● Excerpted data
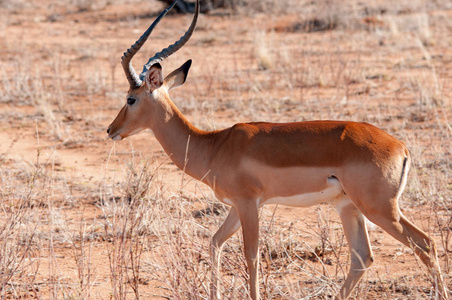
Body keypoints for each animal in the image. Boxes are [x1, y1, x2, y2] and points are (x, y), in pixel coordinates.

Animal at [106, 1, 448, 298]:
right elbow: (215, 243)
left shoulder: (248, 204)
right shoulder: (236, 206)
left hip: (380, 209)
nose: (111, 130)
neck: (214, 146)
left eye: (131, 98)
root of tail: (400, 147)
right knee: (363, 257)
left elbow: (251, 255)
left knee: (426, 244)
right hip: (349, 207)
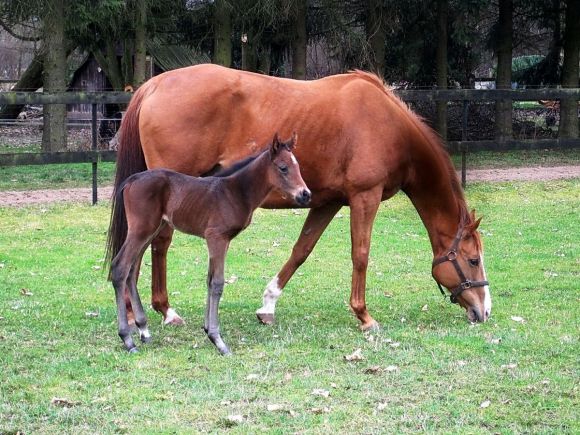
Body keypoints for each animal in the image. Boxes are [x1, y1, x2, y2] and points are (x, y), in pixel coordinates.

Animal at [108, 134, 308, 354]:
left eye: (298, 166)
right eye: (283, 167)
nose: (305, 194)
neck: (235, 192)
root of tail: (132, 179)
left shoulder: (222, 241)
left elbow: (210, 280)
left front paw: (207, 330)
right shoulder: (216, 238)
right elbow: (218, 283)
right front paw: (218, 340)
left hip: (151, 230)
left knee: (131, 270)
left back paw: (144, 330)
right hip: (141, 230)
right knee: (120, 267)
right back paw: (127, 339)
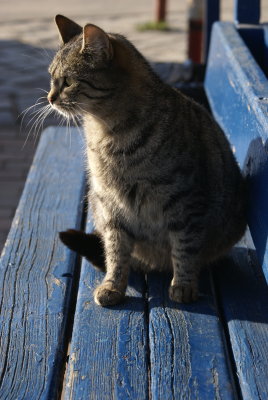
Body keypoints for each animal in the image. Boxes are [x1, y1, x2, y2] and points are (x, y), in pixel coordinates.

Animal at [48, 13, 247, 306]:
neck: (106, 132)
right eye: (51, 78)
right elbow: (116, 253)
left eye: (68, 82)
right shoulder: (110, 207)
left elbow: (185, 249)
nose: (50, 98)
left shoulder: (186, 203)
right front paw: (112, 286)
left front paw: (183, 285)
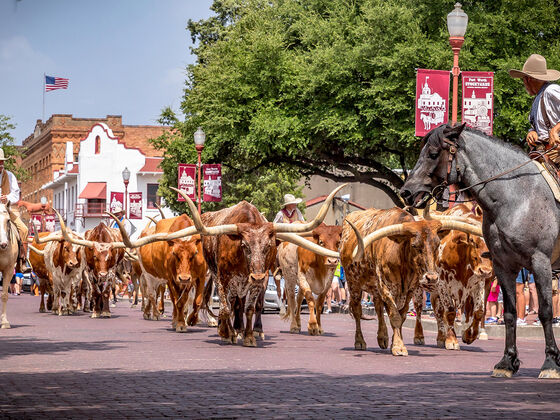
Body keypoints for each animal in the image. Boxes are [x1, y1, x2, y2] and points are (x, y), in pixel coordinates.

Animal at [400, 123, 560, 378]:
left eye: (433, 154)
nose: (405, 192)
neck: (518, 198)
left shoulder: (540, 262)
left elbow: (546, 311)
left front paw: (551, 363)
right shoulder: (503, 266)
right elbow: (509, 313)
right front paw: (507, 362)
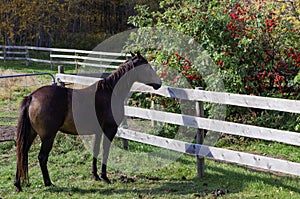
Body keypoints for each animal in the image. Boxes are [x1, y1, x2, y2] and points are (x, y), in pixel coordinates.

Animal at [14, 52, 162, 192]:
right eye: (147, 67)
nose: (159, 84)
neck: (110, 92)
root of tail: (32, 97)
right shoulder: (109, 130)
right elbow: (105, 151)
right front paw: (104, 177)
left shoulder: (98, 132)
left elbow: (96, 151)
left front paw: (95, 175)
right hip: (48, 137)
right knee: (42, 157)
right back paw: (48, 182)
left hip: (31, 134)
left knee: (22, 153)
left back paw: (18, 185)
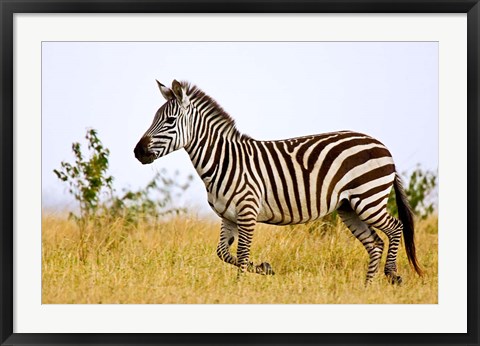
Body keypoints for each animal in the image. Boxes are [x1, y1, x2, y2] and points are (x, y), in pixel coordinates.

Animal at [133, 79, 422, 286]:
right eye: (154, 119)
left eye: (169, 121)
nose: (138, 152)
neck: (224, 160)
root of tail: (382, 145)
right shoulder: (228, 216)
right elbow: (223, 253)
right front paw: (264, 268)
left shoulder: (247, 211)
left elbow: (241, 253)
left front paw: (239, 288)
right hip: (349, 207)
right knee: (375, 243)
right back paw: (367, 288)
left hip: (368, 198)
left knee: (395, 228)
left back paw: (392, 274)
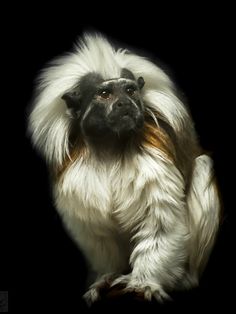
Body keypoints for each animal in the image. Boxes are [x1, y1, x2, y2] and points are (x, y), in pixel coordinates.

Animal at [28, 33, 221, 306]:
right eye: (105, 94)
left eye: (130, 90)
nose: (124, 103)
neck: (111, 148)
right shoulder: (77, 179)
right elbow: (97, 232)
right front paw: (104, 278)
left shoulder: (155, 165)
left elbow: (160, 224)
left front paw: (144, 283)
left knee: (203, 166)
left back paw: (185, 280)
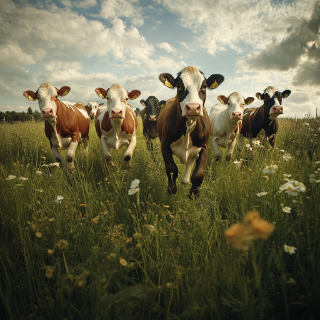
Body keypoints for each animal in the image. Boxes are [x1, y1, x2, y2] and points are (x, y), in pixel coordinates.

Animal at [157, 65, 222, 198]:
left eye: (204, 86)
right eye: (179, 86)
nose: (192, 107)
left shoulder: (204, 146)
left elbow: (198, 174)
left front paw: (194, 193)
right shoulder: (164, 144)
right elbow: (171, 169)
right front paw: (171, 189)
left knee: (190, 163)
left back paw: (185, 182)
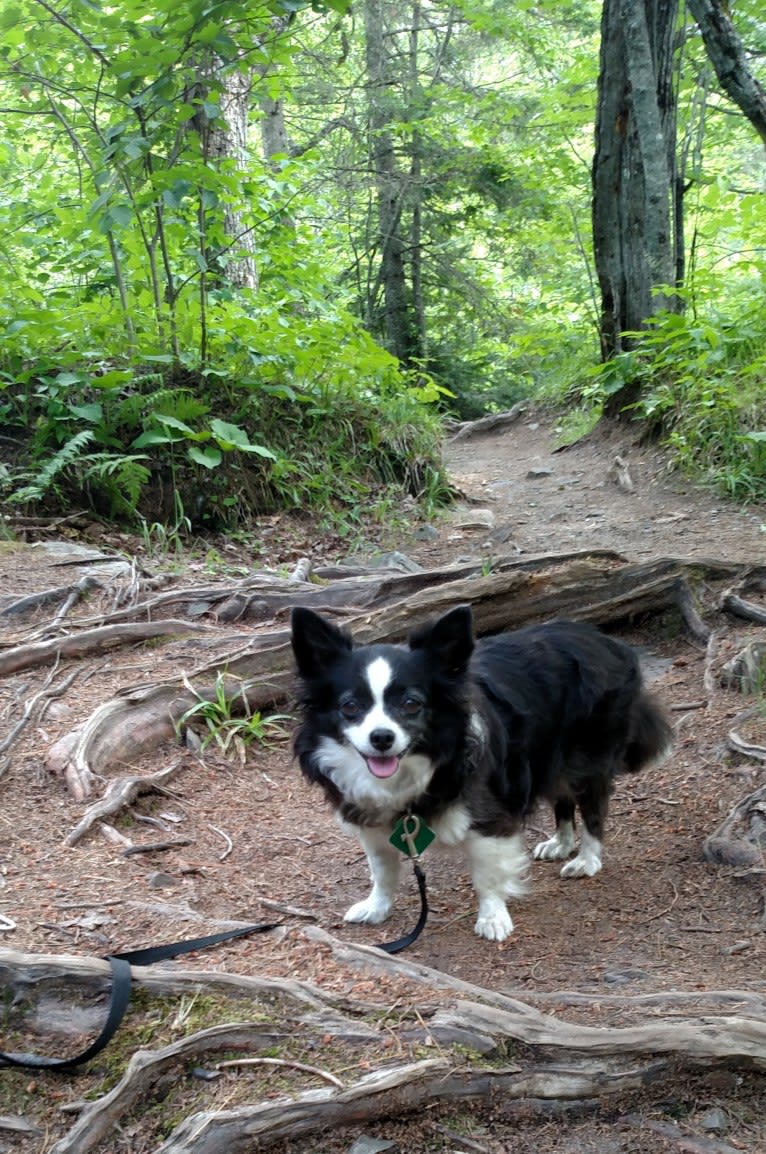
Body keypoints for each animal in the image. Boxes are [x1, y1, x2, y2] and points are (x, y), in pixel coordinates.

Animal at [290, 604, 673, 937]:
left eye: (411, 704)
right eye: (350, 706)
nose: (381, 737)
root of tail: (608, 641)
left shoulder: (489, 819)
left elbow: (487, 876)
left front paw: (492, 918)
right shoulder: (372, 821)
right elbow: (382, 869)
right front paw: (377, 907)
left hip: (587, 760)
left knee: (593, 809)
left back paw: (587, 860)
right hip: (549, 756)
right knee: (562, 799)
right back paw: (561, 843)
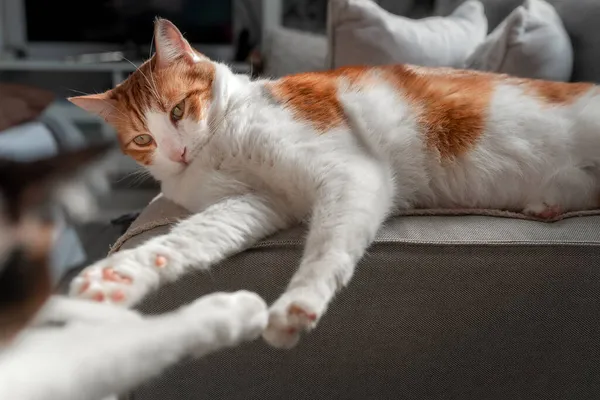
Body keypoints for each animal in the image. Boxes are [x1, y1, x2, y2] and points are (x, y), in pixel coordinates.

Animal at [68, 18, 600, 348]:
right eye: (143, 138)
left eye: (178, 110)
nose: (176, 153)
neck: (218, 145)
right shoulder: (255, 203)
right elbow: (186, 241)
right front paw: (120, 276)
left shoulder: (353, 172)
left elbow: (327, 248)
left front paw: (297, 306)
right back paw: (549, 202)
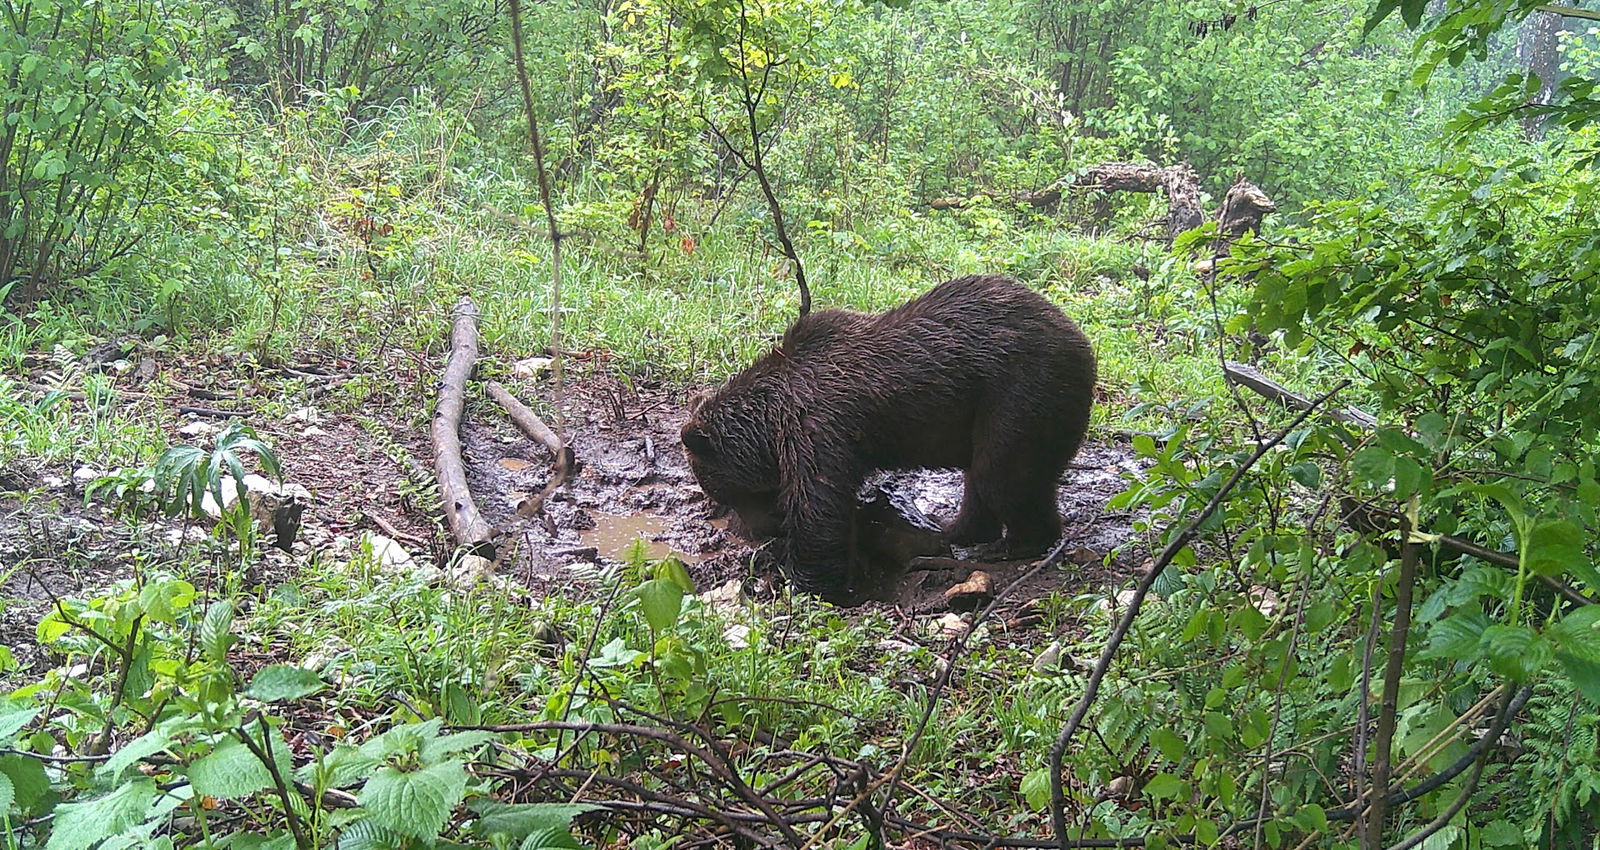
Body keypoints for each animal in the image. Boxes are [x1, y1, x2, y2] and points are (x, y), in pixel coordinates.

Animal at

● Work to be completed
Repeat, line for line and exactly, the material from its first line through the line that contains "nose: (159, 84)", both ends included; no pictures belong in the copy.

● Answer space
Body keypoints for each animal in the image. Boxes are [x1, y1, x2, y2] and points are (x, y), in pixel coordinates.

Animal at [106, 1, 448, 298]:
right elbow: (215, 243)
left shoulder: (248, 204)
right shoulder: (236, 206)
left hip: (380, 209)
nose: (111, 130)
neck: (214, 146)
left eye: (131, 98)
root of tail: (400, 147)
right knee: (363, 257)
left elbow: (251, 255)
left knee: (426, 244)
right hip: (349, 207)
Body keypoints for each animal in the image. Boxes are [x1, y1, x2, y2] and points are (x, y), in pixel coordinates.

Animal at [108, 134, 308, 354]:
left eye: (298, 166)
right eye: (283, 167)
nose: (305, 194)
neck: (235, 192)
root of tail: (132, 179)
left shoulder: (222, 241)
left elbow: (210, 280)
left front paw: (207, 330)
right shoulder: (216, 238)
right elbow: (218, 283)
right front paw: (218, 340)
left hip: (151, 230)
left knee: (131, 270)
left back paw: (144, 330)
right hip: (141, 230)
right knee: (120, 267)
right back paw: (127, 339)
Body keypoints for each animal in the image. Boxes are [x1, y1, x2, y2] and points are (x, y), in pixel coordinates.

Animal at [48, 13, 247, 306]:
neck: (106, 132)
right eye: (51, 78)
right elbow: (116, 253)
left eye: (68, 82)
right shoulder: (110, 207)
left elbow: (185, 249)
nose: (50, 98)
left shoulder: (186, 203)
right front paw: (112, 286)
left front paw: (183, 285)
Body keypoints for each animal in the image. Boxes are [x1, y1, x2, y2] and points are (x, y), in pixel coordinates.

Animal at [400, 123, 560, 378]:
left eye: (433, 154)
nose: (405, 192)
neck: (518, 198)
left shoulder: (540, 262)
left elbow: (546, 311)
left front paw: (551, 363)
right shoulder: (503, 266)
right elbow: (509, 313)
right front paw: (507, 362)
Body keypoints for each animal in the image. Boxes are [x1, y1, x2, y2] and points are (x, y), in pixel coordinates.

Animal at [14, 52, 162, 192]:
right eye: (147, 67)
nose: (159, 84)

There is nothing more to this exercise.